Directions for this task -> Only one stretch of the data below is wanted: the lines starting at the one with "339 498 28.60" and ending at the one with "1004 427 43.32", both included, given again exactly.

Available data ->
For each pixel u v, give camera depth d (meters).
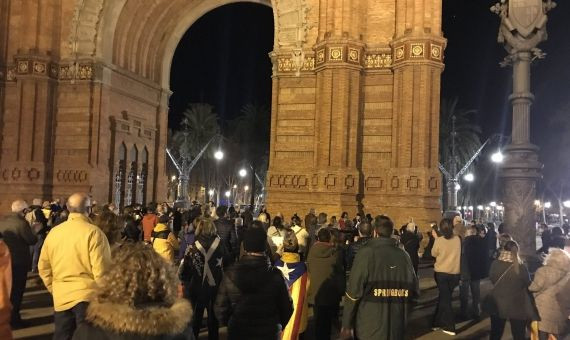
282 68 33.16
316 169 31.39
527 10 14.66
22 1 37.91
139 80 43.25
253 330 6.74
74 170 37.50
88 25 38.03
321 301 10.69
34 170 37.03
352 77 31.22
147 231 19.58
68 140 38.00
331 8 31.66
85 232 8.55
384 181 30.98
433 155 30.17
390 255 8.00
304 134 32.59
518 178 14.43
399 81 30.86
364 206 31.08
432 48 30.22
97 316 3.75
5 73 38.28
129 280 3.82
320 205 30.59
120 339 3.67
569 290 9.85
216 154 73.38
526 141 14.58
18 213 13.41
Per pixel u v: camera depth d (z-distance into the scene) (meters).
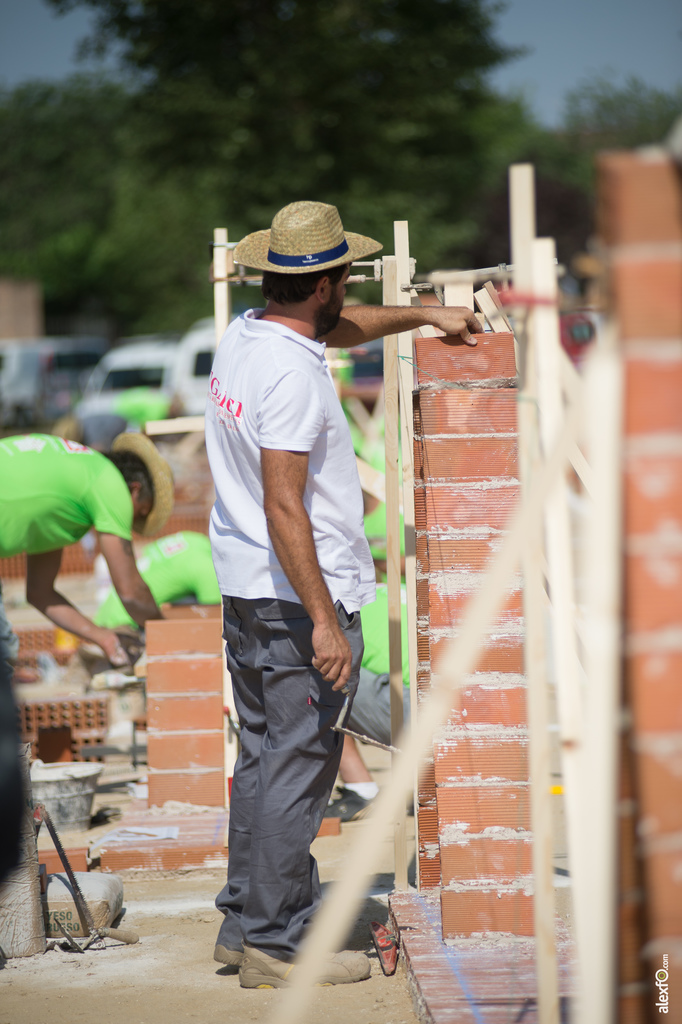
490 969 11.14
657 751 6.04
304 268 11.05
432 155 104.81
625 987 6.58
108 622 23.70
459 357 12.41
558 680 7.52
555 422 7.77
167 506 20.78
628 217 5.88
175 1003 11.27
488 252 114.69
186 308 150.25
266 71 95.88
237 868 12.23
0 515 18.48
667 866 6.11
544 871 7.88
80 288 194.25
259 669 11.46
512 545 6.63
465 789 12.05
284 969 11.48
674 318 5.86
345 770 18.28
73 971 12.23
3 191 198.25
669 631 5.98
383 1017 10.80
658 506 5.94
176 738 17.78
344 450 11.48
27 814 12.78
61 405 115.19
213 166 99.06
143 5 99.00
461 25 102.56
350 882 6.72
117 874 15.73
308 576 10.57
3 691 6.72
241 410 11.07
...
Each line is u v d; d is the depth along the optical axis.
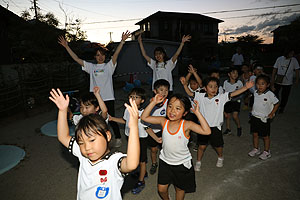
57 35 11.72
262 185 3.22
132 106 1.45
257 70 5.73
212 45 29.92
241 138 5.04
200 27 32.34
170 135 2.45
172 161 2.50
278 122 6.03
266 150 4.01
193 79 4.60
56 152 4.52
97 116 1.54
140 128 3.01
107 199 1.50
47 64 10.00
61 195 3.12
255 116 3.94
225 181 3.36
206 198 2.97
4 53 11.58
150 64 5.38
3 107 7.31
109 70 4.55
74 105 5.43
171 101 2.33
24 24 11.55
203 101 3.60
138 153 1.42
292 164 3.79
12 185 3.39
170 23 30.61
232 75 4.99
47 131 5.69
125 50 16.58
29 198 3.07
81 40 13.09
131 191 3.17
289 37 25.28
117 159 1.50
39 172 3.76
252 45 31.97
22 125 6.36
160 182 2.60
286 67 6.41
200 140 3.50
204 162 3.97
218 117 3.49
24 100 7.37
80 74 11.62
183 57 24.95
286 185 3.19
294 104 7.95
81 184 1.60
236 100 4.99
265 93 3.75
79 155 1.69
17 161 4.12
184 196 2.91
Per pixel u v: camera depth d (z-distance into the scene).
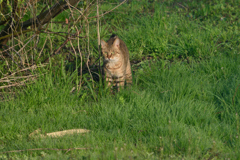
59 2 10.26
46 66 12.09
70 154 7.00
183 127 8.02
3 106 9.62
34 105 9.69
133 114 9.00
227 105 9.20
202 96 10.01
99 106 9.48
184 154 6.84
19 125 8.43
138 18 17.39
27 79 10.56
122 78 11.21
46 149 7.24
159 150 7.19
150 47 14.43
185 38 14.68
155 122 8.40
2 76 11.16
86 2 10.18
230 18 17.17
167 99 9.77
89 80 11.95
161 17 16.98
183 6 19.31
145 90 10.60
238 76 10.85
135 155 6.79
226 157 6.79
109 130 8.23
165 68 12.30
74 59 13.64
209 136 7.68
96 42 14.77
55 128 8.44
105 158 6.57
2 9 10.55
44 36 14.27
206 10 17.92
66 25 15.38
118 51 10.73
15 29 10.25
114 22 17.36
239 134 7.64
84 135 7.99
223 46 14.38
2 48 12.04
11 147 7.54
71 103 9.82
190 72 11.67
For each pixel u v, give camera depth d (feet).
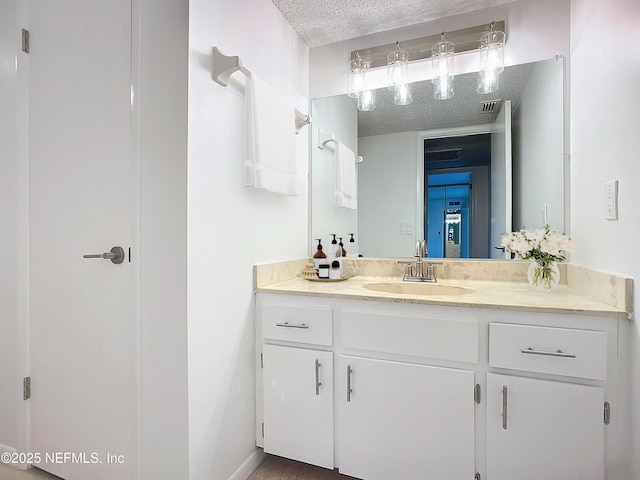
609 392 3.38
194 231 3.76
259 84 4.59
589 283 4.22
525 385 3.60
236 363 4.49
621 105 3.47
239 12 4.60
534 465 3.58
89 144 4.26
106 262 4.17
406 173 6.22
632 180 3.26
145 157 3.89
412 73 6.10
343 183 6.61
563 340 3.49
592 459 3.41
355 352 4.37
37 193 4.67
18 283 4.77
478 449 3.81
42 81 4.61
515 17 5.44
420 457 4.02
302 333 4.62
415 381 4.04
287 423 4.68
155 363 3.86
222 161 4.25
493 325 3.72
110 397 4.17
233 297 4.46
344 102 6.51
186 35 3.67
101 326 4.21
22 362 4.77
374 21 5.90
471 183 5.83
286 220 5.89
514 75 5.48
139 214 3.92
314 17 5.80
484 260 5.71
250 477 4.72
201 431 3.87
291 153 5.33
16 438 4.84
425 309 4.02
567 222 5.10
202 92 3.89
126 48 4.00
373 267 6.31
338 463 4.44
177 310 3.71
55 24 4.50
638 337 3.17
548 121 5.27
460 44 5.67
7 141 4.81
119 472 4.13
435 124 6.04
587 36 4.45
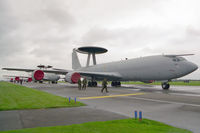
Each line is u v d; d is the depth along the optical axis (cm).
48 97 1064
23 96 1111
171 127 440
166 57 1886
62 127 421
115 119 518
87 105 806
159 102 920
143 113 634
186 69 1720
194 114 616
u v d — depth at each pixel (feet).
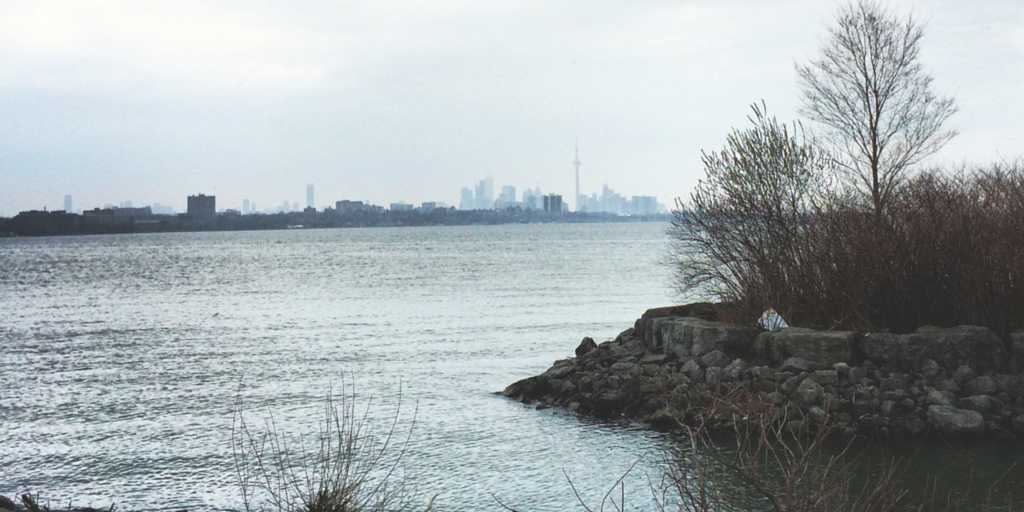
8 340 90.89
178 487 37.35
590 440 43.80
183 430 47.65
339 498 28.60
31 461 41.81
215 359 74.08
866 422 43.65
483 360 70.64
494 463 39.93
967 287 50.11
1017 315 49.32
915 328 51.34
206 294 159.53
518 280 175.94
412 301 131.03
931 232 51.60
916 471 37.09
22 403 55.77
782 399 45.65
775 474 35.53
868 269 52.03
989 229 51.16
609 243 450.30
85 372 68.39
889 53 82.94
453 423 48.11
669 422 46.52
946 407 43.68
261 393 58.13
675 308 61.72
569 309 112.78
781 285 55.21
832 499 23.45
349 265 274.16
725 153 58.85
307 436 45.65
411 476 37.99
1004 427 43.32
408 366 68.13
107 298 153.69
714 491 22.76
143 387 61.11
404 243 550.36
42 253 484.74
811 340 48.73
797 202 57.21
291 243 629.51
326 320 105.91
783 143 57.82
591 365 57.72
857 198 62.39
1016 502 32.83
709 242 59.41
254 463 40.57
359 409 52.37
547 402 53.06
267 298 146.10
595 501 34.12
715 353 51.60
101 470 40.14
---
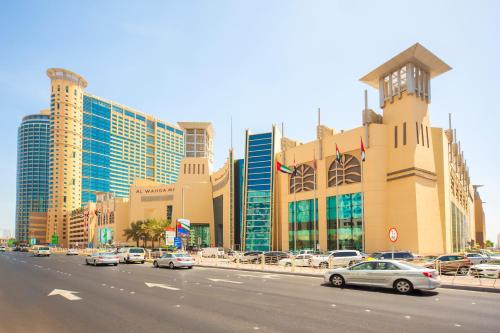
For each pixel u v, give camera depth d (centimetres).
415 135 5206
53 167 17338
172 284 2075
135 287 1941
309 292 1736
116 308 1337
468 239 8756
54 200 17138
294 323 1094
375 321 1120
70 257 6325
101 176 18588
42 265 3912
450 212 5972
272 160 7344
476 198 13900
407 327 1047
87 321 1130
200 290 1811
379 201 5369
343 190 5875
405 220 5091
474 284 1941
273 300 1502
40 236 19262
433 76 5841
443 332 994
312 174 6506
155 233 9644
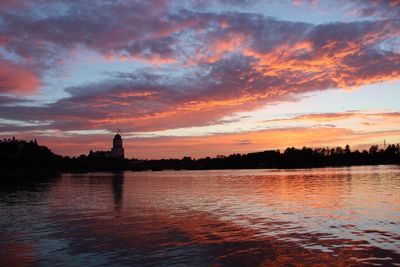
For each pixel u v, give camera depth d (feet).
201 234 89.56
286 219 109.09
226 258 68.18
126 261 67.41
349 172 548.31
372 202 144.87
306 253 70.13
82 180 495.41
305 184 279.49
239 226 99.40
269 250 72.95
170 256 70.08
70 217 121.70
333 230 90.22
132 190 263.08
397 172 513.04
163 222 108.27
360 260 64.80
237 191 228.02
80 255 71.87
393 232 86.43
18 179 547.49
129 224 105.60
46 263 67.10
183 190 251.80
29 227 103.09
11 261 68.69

Problem solution ->
339 498 28.60
31 461 41.81
215 359 74.08
866 422 43.65
483 360 70.64
494 463 39.93
967 287 50.11
1017 315 49.32
915 328 51.34
206 294 159.53
518 280 175.94
412 301 131.03
931 232 51.60
916 471 37.09
22 403 55.77
782 399 45.65
775 474 35.53
868 269 52.03
989 229 51.16
609 243 450.30
85 372 68.39
889 53 82.94
453 423 48.11
669 422 46.52
946 407 43.68
261 393 58.13
675 308 61.72
569 309 112.78
781 285 55.21
832 499 23.45
349 265 274.16
725 153 58.85
307 436 45.65
411 476 37.99
1004 427 43.32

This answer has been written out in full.